• _Task list_:
- a) Can you write out the stretch of the student loan repayment post from "My sister has" through "principal even more.", word for word?
- b) How would the post about making extra payments on an income-based student loan continue past its last sentence?

• _Excerpted passage_:
--- START ---
My sister has a federal student loan with a total balance of about 60K and an interest rate of 6%. Her income isn't high so she's eligible for an income based repayment plan with a monthly payment of 250. She's frugal, so she can afford to contribute an additional 200 a month towards the loan above what the IBR requires.

I don't think the 250 monthly payment that IBR requires is enough to even cover the interest on her loan, so it is possible for her to make the 250 monthly payment, and then every month, contribute the extra 200 that she can afford directly to the principal? If she just makes a 450 payment a month, some of that extra 200 will go to interest, which seems pointless if she can reduce the principal even more.

Basically the question is, if she's making payments under the IBR, can she also make payments directly to the principal? We're going to ask her loan servicer this too, so it might be specific to them, but any information is super helpful.

1 Answer 1


For Federal Loans, anything you pay will go to accrued interest, if any. Anything after that will pay down principal.

IBR simply calculates the monthly payment for the loan and has no effect on the way interest is accrued (Until the loan has been repaid for 25 years and 300 payments, then the remaining balance will be discharged).

A $60,000 loan @ 6% interest will run about $300/mo in accrued interest. If she's paying $250/mo, she's not even touching principal. Depending on how long she's had the loan, she may have accrued a couple thousand dollars in interest that she'd have to repay before she's eligible to pay down any of the principal.
--- END ---
• _Data under study_:
--- START ---
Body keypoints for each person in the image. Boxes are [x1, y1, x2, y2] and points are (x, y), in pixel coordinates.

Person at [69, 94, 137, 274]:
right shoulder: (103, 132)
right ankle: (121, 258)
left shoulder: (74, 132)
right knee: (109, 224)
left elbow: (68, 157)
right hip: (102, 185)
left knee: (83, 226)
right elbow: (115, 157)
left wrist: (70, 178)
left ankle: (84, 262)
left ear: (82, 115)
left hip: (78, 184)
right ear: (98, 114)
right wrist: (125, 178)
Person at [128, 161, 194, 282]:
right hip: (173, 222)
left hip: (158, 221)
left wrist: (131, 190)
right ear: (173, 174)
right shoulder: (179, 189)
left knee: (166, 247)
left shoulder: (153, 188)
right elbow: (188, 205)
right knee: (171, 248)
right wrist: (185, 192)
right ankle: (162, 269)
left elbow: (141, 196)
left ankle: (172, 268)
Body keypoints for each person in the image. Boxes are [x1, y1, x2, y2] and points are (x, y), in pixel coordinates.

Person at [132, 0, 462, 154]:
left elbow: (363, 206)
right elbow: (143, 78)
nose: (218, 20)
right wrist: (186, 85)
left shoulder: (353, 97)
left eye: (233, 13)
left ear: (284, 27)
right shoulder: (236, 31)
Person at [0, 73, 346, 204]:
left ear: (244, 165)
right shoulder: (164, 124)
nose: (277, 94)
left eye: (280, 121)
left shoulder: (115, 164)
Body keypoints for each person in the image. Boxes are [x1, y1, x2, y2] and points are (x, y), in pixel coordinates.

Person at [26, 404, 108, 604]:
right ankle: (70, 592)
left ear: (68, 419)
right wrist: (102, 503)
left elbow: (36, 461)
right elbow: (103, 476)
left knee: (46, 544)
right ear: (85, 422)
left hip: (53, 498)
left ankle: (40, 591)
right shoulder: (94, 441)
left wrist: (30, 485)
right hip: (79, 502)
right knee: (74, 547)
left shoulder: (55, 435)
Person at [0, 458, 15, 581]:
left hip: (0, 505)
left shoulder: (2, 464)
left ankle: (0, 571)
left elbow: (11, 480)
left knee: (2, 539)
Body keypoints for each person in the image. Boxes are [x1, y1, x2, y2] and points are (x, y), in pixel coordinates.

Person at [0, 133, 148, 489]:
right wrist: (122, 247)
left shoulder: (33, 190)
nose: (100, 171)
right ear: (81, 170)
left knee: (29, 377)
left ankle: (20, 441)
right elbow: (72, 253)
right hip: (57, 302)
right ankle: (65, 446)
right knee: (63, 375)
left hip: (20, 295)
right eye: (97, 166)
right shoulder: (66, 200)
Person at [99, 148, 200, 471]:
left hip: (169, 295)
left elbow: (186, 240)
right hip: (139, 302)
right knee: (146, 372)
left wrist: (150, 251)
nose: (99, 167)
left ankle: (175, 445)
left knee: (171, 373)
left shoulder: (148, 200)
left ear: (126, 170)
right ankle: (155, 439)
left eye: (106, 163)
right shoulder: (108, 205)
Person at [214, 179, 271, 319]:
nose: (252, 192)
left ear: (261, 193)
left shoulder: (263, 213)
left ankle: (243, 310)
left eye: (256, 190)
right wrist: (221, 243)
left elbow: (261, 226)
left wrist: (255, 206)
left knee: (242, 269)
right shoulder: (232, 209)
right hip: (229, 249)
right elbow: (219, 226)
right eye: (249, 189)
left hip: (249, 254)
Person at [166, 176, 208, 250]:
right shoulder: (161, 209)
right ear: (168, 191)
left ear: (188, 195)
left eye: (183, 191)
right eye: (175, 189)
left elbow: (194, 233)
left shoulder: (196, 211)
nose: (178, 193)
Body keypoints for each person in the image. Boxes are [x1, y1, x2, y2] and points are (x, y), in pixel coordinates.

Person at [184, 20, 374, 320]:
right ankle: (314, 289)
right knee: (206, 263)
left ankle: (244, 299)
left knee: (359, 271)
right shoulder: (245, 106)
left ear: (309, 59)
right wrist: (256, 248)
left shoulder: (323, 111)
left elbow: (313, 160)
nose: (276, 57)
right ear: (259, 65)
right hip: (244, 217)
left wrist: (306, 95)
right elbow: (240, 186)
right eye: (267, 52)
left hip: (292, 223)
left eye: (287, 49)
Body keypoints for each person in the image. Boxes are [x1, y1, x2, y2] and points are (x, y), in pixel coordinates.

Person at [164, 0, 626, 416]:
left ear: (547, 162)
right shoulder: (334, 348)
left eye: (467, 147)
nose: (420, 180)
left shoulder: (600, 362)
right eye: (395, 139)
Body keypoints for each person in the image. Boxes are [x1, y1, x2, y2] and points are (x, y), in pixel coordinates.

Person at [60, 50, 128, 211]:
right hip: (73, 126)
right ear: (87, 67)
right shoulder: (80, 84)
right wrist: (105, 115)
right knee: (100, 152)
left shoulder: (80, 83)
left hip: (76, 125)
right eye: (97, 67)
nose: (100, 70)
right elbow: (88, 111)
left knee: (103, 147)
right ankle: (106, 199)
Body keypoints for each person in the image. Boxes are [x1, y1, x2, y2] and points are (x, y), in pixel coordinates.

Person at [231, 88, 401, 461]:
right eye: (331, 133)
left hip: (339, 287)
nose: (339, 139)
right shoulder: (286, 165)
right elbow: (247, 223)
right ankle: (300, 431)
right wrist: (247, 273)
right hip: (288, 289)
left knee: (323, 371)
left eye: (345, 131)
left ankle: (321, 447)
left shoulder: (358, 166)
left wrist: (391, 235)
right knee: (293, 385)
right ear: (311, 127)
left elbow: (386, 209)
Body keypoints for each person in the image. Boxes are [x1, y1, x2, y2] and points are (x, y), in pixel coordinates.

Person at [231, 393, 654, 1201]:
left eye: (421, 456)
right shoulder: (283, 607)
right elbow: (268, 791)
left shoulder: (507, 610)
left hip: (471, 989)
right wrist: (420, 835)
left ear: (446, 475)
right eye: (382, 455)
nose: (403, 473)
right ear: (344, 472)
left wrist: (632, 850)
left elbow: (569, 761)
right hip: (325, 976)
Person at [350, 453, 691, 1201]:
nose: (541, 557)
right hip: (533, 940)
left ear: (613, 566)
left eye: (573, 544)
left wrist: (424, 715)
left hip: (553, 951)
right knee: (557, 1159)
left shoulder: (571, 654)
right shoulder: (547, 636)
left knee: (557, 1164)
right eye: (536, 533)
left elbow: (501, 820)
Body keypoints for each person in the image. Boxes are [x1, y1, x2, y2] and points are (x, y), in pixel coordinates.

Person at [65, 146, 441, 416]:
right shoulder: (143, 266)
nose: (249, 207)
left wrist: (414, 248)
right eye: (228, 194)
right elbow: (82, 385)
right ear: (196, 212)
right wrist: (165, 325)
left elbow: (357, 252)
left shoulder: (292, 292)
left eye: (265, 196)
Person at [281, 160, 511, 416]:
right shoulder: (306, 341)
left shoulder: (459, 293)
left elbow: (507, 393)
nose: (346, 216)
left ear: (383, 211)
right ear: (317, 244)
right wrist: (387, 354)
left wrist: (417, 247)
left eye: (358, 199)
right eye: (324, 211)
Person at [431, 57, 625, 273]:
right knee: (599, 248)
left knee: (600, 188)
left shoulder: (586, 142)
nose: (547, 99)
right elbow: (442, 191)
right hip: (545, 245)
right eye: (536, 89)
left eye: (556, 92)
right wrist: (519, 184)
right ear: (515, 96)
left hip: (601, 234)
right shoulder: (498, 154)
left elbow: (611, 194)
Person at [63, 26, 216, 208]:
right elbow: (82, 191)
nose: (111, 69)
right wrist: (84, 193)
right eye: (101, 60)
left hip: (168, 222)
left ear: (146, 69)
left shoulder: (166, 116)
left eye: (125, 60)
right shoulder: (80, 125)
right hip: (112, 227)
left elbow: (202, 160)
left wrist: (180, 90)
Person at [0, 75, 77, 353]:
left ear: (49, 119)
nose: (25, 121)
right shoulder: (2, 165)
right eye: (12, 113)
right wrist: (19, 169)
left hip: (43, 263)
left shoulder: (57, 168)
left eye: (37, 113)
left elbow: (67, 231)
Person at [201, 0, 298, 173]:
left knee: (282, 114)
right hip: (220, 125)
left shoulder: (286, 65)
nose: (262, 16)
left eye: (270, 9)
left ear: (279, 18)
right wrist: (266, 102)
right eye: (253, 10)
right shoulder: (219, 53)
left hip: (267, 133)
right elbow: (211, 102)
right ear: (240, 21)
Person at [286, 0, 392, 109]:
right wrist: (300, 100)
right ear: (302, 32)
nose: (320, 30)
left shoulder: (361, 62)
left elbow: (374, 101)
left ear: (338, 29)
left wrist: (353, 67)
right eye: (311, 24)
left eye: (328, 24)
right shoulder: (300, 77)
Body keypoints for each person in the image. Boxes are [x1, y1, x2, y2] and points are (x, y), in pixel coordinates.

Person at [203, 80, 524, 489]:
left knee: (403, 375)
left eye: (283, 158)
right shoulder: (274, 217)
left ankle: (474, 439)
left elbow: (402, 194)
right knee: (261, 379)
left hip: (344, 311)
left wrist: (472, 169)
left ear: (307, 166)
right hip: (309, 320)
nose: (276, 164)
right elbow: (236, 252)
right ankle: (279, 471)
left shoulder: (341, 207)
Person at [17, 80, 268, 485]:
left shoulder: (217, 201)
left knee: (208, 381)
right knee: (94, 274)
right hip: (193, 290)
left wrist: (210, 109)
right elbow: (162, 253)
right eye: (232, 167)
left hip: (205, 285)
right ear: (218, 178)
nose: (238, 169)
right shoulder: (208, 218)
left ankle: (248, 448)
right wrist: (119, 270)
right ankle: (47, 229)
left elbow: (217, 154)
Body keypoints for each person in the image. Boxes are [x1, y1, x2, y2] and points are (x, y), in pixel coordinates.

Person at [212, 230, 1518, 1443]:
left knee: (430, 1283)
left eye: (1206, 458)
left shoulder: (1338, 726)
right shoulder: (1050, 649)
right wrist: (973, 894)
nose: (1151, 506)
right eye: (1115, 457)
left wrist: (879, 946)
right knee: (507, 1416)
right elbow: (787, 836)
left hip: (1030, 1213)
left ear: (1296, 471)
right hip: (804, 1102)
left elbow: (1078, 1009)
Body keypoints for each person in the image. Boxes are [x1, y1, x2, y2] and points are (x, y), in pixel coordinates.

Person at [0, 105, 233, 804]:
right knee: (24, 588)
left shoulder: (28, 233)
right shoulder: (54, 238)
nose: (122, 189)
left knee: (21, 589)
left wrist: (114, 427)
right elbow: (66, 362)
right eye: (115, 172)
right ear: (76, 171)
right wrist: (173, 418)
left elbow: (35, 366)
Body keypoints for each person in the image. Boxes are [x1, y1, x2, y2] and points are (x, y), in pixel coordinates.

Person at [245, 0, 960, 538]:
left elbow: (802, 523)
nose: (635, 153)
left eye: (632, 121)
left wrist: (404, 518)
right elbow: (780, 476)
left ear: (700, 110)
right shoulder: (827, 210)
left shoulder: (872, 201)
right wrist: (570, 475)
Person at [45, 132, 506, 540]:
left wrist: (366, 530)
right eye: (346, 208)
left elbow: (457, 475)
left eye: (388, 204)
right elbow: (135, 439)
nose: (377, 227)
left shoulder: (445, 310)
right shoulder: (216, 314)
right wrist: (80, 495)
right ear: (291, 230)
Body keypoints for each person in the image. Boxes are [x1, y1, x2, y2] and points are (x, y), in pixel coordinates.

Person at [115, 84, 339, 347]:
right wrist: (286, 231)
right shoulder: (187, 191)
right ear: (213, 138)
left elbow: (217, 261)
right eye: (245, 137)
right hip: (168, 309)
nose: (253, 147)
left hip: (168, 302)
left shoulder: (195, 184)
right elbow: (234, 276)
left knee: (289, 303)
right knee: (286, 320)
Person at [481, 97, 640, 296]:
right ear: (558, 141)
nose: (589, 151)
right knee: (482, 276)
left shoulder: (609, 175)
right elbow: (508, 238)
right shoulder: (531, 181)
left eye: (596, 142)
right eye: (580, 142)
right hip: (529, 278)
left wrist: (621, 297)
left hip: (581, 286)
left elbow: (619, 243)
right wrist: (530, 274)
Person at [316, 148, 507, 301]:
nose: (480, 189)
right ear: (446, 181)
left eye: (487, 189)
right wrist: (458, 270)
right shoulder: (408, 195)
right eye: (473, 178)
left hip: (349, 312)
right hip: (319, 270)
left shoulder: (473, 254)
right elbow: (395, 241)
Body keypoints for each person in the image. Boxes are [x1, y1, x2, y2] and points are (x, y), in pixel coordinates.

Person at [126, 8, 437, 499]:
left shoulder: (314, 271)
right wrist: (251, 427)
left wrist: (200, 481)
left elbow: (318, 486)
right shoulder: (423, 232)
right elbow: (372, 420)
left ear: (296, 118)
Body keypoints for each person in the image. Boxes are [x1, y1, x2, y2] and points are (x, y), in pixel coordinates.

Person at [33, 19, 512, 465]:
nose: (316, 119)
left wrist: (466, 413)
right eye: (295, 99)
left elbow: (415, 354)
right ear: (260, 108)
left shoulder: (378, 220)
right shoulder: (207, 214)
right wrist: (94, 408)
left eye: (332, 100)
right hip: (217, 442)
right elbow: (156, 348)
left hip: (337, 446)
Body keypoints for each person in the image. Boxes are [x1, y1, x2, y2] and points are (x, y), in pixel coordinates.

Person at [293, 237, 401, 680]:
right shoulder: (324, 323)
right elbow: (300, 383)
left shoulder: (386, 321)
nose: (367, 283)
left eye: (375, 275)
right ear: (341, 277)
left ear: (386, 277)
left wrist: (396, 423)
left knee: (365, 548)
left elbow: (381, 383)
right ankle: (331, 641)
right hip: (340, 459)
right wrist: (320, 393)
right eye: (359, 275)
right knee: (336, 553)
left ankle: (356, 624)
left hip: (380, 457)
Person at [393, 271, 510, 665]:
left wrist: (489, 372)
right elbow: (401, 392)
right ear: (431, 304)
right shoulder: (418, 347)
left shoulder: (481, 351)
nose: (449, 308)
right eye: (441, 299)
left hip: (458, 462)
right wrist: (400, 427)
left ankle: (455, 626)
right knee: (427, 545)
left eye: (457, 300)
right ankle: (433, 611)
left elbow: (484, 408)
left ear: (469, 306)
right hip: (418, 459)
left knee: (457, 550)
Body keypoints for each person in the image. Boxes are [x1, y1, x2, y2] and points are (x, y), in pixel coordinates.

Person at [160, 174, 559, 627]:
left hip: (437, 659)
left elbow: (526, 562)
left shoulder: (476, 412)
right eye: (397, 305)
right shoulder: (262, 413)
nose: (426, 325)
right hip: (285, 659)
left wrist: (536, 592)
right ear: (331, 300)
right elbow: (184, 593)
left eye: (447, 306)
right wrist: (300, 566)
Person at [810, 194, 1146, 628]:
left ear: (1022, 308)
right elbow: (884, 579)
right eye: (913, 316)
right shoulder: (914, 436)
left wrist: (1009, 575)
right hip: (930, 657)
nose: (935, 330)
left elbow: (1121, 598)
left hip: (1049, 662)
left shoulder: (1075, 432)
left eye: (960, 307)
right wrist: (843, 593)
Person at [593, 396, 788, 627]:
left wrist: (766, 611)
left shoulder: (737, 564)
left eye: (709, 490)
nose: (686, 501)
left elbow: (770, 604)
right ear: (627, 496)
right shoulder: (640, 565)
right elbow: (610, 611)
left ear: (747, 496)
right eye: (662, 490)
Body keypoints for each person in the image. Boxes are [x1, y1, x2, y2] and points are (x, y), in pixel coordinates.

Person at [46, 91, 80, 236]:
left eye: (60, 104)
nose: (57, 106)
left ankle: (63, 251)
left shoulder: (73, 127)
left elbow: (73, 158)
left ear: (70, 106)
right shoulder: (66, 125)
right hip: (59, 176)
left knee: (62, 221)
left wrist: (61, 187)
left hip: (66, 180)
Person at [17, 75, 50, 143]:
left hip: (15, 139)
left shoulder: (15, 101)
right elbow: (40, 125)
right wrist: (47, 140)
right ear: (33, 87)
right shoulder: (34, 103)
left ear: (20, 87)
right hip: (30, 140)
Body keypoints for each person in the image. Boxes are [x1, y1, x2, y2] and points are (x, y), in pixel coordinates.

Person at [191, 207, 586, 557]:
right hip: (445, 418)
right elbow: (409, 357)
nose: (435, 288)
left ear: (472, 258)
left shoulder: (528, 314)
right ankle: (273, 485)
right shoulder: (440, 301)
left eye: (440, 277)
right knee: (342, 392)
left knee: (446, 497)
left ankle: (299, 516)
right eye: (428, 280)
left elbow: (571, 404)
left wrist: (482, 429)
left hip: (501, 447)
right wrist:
--- END ---
• _Solved tasks_:
- a)
My sister has a federal student loan with a total balance of about 60K and an interest rate of 6%. Her income isn't high so she's eligible for an income based repayment plan with a monthly payment of 250. She's frugal, so she can afford to contribute an additional 200 a month towards the loan above what the IBR requires.

I don't think the 250 monthly payment that IBR requires is enough to even cover the interest on her loan, so it is possible for her to make the 250 monthly payment, and then every month, contribute the extra 200 that she can afford directly to the principal? If she just makes a 450 payment a month, some of that extra 200 will go to interest, which seems pointless if she can reduce the principal even more.

- b)
  • If the loans are accruing interest at 300/mo, and she's only paying 250/mo based on the IBR, then she's never touching the principal, right? She was in school for two years too, and the loans were accruing interest the whole time (they're graduate loans that aren't subsidized). Basically, this means that at her current income, the ONLY hope she has is forgiveness after 25 years, assuming no public service or anything, because she's NEVER touching the principal?
    – Michael A
    Jul 25, 2014 at 21:41
  • @Ben Unless she starts paying more, or her IBR assessment changes her repayment amount, that's right. It's probably over $7,500 in accrued interest that she's worked up, assuming the $60,000 is the loan amount, not the current balance.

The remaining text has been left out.